Paradise turned into Hell on Earth when the Camp Fire reached Feather River Hospital. Staff had to make a desperate escape with just minutes to spare, loading up patients in their personal vehicles, two ambulances, and driving into the raging fast-moving flames. One mother, Heather Roebuck, had just given birth by C-section to a baby girl, Halley. Immediately after, she had to be hastily sewn back up and evacuated.
Roebuck described what happened as she was separated from her newborn and husband to flee in an ambulance.
“I’m in the middle of surgery. Do we go? Us? They just stitched me up really quickly,” she said.

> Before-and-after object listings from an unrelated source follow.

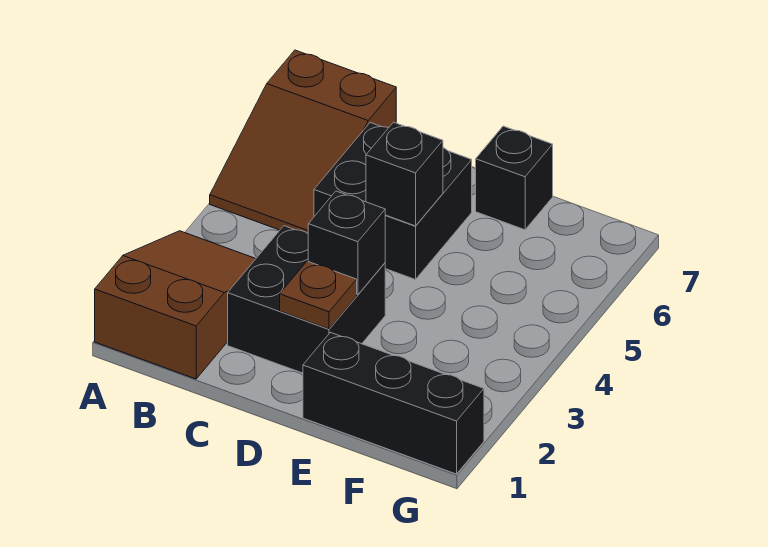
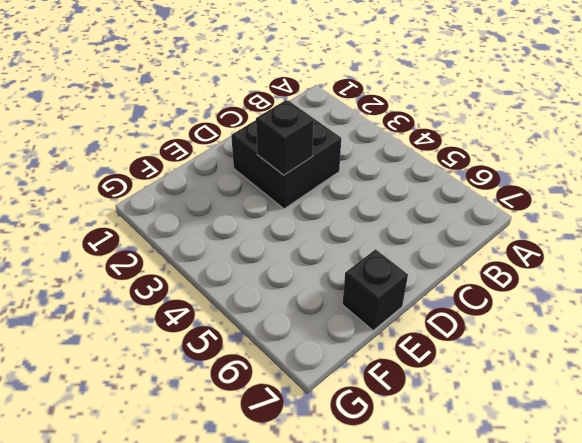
none -> brown slope A1:B3 level 1 top 1
none -> brown slope A5:B7 level 1 top 7

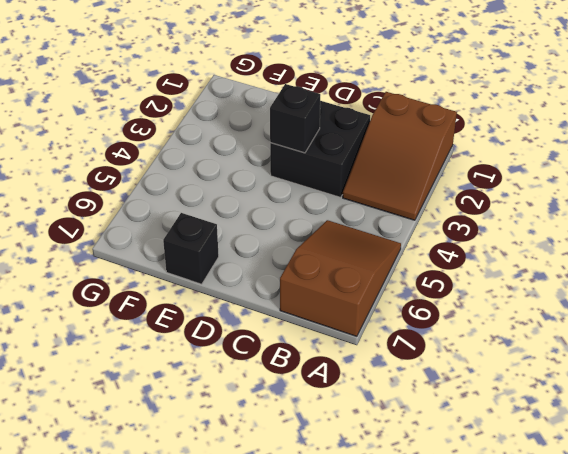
none -> black brick C5:D6 level 1
none -> black brick E1:G1 level 1

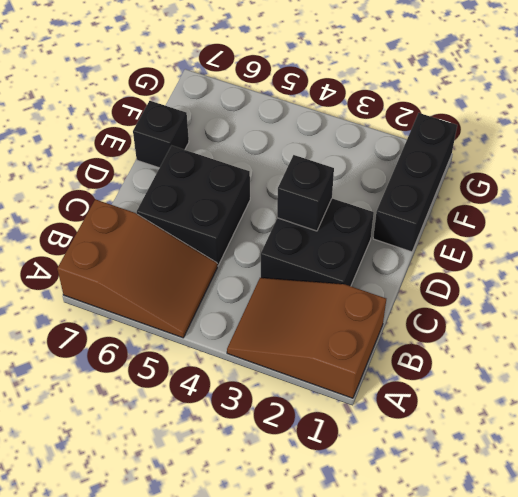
none -> brown plate D2 level 2
none -> black brick D5 level 2

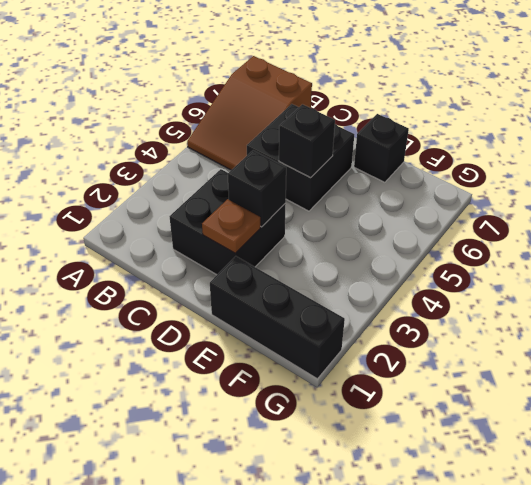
none -> brown slope A1:B3 level 1 top 1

The situation went from incredibly bad to far worse, as the ambulances literally started to melt about a mile from the hospital. Flames surrounded them in the pitch black darkness created by thick smoke at 9:15 a.m. Roebuck and the other patients and nurses thought they were done for. They called their loved ones to tell them goodbye.
“And I realized that I’m not going to make it,” she recalled. “I just told [my husband] on the phone that I was really sorry, that I just loved him and that I wasn’t going to be there with our kids,” said a tearful Roebuck.
But all was not lost. Just when they thought the fire would kill them, a pediatrician pulled Roebuck from the ambulance. There was one nearby home that had not caught on fire, and it was their only chance for refuge.
The group headed for it, crawling in through a doggy door and hiding in the garage. The family who lived in the house had already fled for their lives, thinking the house would be consumed long ago. This one house remained standing.
Soon after, Fire Chief David Hawks found the group and organized an effort to save the home from the flames, even as the home next door burned. The 13 people trapped in the house followed his orders and kicked into survival mode. A paramedic cleaned pine needles from the gutters and hosed off the roof. Medical staff and firefighters cleaned brush from the yard as the flames reached the fence and burned it down.
After a harrowing two hours, the sheriff’s van arrived and all 13 people piled in and headed for another hospital. Then Desiree Borden, the owner of the home, found out on Facebook that not only had her home not been destroyed but that it had served as a sanctuary in the hellish blaze.
Darrell Wilken, a registered nurse, was one of several Feather River staff members who evacuated the patients in his own car as the flames surrounded them on all sides. He took a horrifying three-hour-drive to escape and made it to safety.
“What do you do when you go through hell? Well, you just keep going.” said Wilken.
I didn’t want to lose anybody,” Wilken said. “We have not just an obligation to our patients, but we have an obligation to humanity. We have to do our jobs, regardless of adverse conditions.”
Because of the valiant efforts of the Feather River Hosptial staff, the Fire Department, the Police Department, and volunteers, all of the patients were accounted for after the fire.